Полицейский недовольно поморщился.
– Стенографистка, работавшая при магистрате, скончалась месяц назад. Чтобы расшифровать записи, придется вызывать специалиста из столицы. А я не хочу, чтобы посторонние совали нос в мои дела. Что знают двое, знает и свинья.
При этом сыскарь так выразительно посмотрел на Вольсингама, что сразу стало ясно, кого именно он считает свиньей. Посверлив художника взглядом несколько секунд, Гроссмейстер ядовито поинтересовался:
– Ну что, позволите мне продолжить?
Вольсингам пожал плечами, и полицейский вернулся к своему протоколу.
– Итак, Гримм проверял состояние монаха, когда некто, облаченный в балахон, вынырнул из переулка слева от спрятавшегося Тумберга, подошел к журналисту сзади и огрел его дубиной по затылку. После того как преступник оглушил журналиста, к нему присоединились другие. Пользуясь тем, что из-за сильного дождя улица была пустынна, злоумышленники беспрепятственно уволокли монаха, оставив Гримма лежать на мостовой. Тумберг уже собирался приблизиться и оказать ему помощь, когда молодой человек пришел в себя и начал подниматься. Тут наборщик поспешил в типографию и прикинулся, что ничего не видел. Исходя из этих показаний, мы можем сделать следующие выводы…
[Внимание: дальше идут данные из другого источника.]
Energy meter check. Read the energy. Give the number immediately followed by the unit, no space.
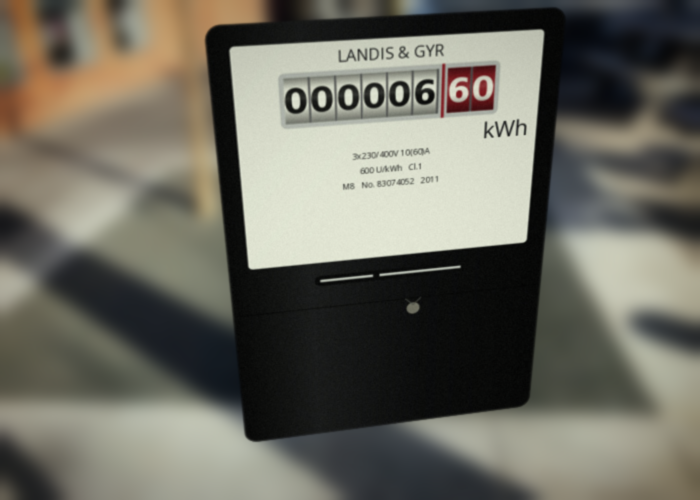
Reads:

Вольсингам, не слушая, встал и подошел к окну. Внизу, на площади, виднелись подмостки, на которых с таким успехом выступала труппа мейстера Виттера. Вчера, когда троица возвращалась из типографии, они стали невольными зрителями еще более разнузданной постановки. Представление шло при свете факелов, но публики, казалось, только прибавилось. Блестящие в факельном свете глаза десятков и сотен людей не отрывались от сцены. Там раскорячился мейстер Виттер, на сей раз сам нацепивший платье и парик лозницы. Из-под его широко расставленных ног выныривал юркий юнец, завернутый в белую простыню, с оленьей маской и оленьими рогами. Наверное, сценка должна была вызвать смех, но люди на площади не смеялись – и Вольсингама пробрал озноб. Ему и сейчас сделалось зябко. Художник прикрыл тяжелую створку окна и развернулся к Гроссмейстеру.